Photo courtesy NASA websiteThe county's vaunted El Toro International Airport, once proposed to handle something like 30 million passengers and 2 million tons of cargo per year, finally at last for now and all time is dead.

The death blow, popularly thought of as March 2, when voters passed Measure W, replacing the county's aviation dreams with the far more popular Great Park, didn't actually come until the next day. That's when U.S. Navy officials announced they were sick of the eight-year battle and were going to auction off the base—for non-aviation uses.

But a near-decade of momentum doesn't halt on a mere Navy press release. County Supervisor Chuck Smith, one of the staunchest pro-airport voices, threatened he'd put the airport back on the November ballot. Newport Beach and Santa Ana Heights gadflies threatened to put their "V Plan" airport proposal on the ballot. Other boosters muttered of maneuvering El Toro into LA's sphere of influence.

None of it came to pass. Smith backed off, the Irvine Co. killed the V Plan because of the volume of traffic it would have sent over their Newport Coast and East Orange neighborhoods, and LA wisely stayed out of the fight, which today centers on how many homes developers can squeeze into Irvine's "Great Park."

Notably, George Argyros—the biggest airport bankroller of them all, President George W. Bush's $30 million man in Madrid, the man who put the "ass" in ambassador—said nothing.
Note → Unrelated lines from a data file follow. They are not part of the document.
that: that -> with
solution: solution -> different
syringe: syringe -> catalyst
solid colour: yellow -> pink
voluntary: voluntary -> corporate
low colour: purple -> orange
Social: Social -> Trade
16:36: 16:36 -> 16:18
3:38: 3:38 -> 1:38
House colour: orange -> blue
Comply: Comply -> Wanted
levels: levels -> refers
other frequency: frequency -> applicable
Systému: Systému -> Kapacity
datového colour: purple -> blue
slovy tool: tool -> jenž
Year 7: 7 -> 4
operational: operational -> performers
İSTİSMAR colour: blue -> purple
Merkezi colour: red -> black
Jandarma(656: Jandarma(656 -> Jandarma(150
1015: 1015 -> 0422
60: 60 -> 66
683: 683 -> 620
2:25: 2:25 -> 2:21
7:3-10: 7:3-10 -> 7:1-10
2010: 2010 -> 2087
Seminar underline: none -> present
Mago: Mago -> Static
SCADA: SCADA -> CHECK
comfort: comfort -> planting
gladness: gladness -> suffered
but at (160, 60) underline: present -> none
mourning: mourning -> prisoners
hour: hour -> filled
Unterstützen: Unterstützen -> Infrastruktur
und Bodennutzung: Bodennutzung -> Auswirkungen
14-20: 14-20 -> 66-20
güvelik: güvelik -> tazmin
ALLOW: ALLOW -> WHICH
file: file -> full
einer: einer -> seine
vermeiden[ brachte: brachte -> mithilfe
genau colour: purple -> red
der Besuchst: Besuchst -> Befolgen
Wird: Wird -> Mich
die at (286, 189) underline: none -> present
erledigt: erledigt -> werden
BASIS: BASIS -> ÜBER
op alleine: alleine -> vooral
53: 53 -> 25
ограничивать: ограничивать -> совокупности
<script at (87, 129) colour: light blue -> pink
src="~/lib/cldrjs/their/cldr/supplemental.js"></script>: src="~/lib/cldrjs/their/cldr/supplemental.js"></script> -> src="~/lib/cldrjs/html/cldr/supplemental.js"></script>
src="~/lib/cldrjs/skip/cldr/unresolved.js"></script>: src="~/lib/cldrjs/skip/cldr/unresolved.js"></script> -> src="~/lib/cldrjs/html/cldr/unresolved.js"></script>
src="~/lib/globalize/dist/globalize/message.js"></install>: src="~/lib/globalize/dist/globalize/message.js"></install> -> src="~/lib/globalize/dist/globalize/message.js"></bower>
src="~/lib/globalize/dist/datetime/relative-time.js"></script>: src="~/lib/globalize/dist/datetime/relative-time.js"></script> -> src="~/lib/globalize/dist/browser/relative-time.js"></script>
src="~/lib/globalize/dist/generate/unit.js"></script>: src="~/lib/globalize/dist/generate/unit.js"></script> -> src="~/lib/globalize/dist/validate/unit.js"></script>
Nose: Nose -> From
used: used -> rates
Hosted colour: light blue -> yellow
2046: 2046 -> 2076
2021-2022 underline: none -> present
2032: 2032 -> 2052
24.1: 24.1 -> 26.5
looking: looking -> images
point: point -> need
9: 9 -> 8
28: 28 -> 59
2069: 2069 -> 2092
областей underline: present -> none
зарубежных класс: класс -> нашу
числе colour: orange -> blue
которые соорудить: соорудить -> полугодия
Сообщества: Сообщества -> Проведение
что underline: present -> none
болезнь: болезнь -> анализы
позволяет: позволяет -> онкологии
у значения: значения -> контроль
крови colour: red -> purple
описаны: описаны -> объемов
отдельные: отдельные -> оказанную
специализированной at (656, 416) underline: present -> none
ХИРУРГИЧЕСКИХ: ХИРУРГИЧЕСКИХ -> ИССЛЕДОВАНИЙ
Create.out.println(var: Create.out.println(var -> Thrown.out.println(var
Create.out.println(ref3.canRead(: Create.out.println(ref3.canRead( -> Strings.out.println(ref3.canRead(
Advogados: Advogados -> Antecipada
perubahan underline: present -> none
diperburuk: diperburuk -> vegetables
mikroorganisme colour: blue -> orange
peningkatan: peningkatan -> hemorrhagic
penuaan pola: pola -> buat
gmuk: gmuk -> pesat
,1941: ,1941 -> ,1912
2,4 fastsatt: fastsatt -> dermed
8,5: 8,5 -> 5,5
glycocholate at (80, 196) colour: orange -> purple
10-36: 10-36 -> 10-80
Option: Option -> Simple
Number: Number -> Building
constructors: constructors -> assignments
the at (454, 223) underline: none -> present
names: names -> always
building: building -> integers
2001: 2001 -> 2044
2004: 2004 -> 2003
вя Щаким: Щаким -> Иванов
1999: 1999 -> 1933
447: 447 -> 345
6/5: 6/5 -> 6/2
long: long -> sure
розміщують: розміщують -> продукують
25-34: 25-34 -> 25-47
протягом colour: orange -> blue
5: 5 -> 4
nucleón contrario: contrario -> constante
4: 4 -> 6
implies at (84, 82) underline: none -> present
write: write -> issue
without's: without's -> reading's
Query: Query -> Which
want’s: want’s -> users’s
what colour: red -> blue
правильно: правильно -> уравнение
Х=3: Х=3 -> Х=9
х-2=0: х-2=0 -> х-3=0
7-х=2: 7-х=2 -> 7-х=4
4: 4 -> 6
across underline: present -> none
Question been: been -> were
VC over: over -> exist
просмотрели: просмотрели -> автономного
Three million bucks he funneled into airport ballot measures, and he doesn't even have the decency to cry in public.

Of course, some in Newport Beach insist on living in the past. Periodically, Newporters still weigh in with their impatience that El Toro International hasn't yet opened.

"When the planned El Toro International Airport opens, and its 30 million annual passengers are served, John Wayne Airport will drop to 5 million annual passengers, which it should to get people out of the noise zone," wrote Newport Beach resident Donald Nyre in the Dec. 13 Daily Pilot. "The beauty of opening El Toro, which basically is ready to go, is that no longer will housing developers control the agenda. . . . Their Measure W is a flimsy argument. It's time to turn on the lights and start the flights at El Toro."

Sorry, Don, that ain't never gonna happen; never, never, never . . . we think.